Continuing to sell tickets in the #3 slot was My Paparotti, a human drama about the relationship between a music teacher (HAN Suk-kyu) and a young gangster endowed with an exceptional singing voice (LEE Je-hoon). After three weeks on release the film has garnered a respectable, if not exceptional, box office total of 1.42 million admissions. This places it ahead of Hollywood zombie film Warm Bodies, which opened on the same day and originally outperformed My Paparotti in its first week. Warm Bodies has amassed a total of 1.14 million admissions.
Quentin TARANTINO’s latest film Django Unchained opened in Korea on March 21st, and was well-received by critics but failed to break through to a wider audience. Its two week total stands at 243,039 admissions, compared to an overall total of 336,312 admissions for the director’s previous film Inglourious Basterds. Also opening on March 21st was Joe WRIGHT’s literary adaptation Anna Karenina, which has sold 117,366 tickets in two weeks.
Two massive Korean hit films remain in the box office top 10, weeks after their original release. Gangster epic New World has now amassed a total of 4.56 million admissions in seven weeks. Meanwhile, the human drama Miracle in Cell No. 7, which has now been on release for 11 weeks, added to its jaw-dropping total to reach 12.75 million admissions. It now looks unlikely to pass The Host (2006) and The Thieves (2012), which both topped 13 million, but it has secured its place as the third best-selling Korean film of all time.
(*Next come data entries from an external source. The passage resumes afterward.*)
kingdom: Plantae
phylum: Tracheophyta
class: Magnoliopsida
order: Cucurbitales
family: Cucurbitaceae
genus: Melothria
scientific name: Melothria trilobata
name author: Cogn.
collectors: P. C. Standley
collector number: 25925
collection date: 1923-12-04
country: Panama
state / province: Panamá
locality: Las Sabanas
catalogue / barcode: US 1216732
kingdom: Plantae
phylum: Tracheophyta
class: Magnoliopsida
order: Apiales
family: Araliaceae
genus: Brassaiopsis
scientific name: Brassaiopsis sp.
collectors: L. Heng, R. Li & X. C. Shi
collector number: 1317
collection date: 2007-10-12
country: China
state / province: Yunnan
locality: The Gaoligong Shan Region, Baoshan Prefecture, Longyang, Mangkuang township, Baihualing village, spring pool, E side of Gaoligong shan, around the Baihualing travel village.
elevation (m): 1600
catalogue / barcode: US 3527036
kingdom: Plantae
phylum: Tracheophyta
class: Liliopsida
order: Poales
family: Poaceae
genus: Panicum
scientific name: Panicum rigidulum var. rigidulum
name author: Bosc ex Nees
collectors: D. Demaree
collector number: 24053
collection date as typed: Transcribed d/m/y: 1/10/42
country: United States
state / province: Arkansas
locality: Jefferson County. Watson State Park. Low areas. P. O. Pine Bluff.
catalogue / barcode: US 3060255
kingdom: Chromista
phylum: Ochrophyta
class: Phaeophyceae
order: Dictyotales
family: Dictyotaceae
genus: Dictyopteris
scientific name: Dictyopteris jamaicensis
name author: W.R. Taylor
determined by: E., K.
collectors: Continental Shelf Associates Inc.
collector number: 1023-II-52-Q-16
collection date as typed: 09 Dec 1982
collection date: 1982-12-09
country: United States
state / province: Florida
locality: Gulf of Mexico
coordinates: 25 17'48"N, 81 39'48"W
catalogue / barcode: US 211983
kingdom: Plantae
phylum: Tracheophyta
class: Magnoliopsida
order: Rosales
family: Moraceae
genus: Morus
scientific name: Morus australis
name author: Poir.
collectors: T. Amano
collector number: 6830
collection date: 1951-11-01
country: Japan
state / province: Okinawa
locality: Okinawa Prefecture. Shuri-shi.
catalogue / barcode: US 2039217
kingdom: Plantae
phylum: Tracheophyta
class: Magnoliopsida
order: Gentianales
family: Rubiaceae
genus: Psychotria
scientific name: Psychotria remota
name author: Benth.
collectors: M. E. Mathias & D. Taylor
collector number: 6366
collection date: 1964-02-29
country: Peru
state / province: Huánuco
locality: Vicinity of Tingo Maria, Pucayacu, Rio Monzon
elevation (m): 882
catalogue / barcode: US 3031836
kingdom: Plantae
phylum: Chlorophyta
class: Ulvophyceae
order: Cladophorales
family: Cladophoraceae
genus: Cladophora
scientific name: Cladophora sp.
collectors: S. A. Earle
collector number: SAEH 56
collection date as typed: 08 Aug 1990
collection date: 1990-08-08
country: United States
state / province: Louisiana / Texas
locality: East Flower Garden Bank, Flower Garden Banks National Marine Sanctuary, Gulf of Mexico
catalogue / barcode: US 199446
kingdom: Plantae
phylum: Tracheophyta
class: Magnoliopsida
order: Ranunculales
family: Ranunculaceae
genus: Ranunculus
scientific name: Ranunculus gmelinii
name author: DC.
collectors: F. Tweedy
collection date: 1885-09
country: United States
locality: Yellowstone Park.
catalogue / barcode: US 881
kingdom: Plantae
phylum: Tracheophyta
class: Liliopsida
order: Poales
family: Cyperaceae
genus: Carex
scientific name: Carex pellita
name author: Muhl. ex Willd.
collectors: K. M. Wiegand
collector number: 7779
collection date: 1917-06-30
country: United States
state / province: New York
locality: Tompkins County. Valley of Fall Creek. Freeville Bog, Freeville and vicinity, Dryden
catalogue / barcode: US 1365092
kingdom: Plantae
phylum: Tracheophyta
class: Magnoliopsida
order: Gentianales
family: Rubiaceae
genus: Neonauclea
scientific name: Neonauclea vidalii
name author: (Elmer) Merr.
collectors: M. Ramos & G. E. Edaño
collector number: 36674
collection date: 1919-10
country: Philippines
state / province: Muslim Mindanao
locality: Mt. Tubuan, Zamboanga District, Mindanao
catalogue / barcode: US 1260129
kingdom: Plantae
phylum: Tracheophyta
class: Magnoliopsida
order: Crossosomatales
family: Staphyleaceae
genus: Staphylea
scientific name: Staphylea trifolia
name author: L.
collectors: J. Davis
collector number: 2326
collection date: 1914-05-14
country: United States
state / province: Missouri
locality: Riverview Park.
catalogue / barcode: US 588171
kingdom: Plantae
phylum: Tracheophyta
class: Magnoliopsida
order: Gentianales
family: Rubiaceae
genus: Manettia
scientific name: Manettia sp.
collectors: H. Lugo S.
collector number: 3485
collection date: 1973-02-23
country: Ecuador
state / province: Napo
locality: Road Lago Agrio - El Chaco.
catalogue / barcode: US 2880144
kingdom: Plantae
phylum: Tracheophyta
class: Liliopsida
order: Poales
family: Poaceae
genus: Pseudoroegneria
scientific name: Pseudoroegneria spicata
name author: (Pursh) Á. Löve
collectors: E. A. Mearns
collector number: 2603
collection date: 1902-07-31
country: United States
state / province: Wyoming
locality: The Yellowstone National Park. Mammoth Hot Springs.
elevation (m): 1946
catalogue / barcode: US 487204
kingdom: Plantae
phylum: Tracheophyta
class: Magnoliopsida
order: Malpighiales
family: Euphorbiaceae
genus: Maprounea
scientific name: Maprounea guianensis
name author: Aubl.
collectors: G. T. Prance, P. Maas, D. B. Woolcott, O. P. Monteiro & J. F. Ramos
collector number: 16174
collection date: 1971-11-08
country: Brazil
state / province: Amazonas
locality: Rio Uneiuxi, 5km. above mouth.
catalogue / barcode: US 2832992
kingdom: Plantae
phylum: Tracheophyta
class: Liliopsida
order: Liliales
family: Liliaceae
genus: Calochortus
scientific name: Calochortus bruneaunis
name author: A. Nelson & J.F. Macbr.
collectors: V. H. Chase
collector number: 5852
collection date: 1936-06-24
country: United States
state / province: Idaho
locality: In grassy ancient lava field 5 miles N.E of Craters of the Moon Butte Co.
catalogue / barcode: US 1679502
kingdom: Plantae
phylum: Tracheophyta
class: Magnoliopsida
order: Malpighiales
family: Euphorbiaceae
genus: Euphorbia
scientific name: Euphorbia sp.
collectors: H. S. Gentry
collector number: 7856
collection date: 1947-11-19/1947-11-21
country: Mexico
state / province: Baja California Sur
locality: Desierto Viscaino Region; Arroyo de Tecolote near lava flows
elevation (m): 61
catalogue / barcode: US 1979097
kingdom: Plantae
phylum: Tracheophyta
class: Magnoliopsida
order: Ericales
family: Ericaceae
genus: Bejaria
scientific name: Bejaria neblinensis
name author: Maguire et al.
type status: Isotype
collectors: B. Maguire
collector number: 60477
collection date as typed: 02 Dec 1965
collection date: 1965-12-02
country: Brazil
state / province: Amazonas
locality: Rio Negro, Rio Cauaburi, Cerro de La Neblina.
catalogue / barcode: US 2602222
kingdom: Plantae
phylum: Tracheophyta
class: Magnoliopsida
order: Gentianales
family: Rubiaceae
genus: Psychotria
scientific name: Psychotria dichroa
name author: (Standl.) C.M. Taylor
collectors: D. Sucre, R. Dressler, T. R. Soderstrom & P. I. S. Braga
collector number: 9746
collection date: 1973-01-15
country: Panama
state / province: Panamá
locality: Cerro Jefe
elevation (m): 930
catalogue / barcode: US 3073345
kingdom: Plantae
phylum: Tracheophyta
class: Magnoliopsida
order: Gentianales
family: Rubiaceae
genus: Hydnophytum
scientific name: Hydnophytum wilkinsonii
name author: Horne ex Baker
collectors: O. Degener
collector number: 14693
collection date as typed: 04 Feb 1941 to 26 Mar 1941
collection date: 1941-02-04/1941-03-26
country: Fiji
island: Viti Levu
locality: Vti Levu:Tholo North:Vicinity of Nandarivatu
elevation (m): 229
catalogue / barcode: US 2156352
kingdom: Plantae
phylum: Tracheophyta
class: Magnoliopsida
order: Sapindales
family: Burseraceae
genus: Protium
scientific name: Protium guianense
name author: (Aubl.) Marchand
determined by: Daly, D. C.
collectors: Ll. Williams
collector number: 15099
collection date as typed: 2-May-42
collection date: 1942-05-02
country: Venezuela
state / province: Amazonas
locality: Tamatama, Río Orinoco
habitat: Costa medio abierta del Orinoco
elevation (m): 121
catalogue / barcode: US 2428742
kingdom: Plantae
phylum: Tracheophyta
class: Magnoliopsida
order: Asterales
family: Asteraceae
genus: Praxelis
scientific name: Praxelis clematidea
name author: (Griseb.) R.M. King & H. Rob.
Finally, the most remarkable box office story of the month is the low-budget independent film which ranks at #10. O Muel’s Jiseul, a film set during the massacre of civilians on Jeju Island in 1948, originally premiered at the 2012 Busan International Film Festival and went on to win the top prize in the World Dramatic Film category at Sundance. In Korea, the film has been generating phenomenal word-of-mouth despite its low-budget origins and limited release. It opened first on Jeju Island, where it sold an astounding 10,000 tickets (usually considered the benchmark for a successful independent release) before being released in the rest of the country on March 21st. Since then it has boosted its total to over 70,000 tickets, and it only continues to gather momentum. Within the realm of independent cinema, this is a blockbuster performance that only occurs once every several years, and observers are watching with interest to see how much the film will ultimately earn.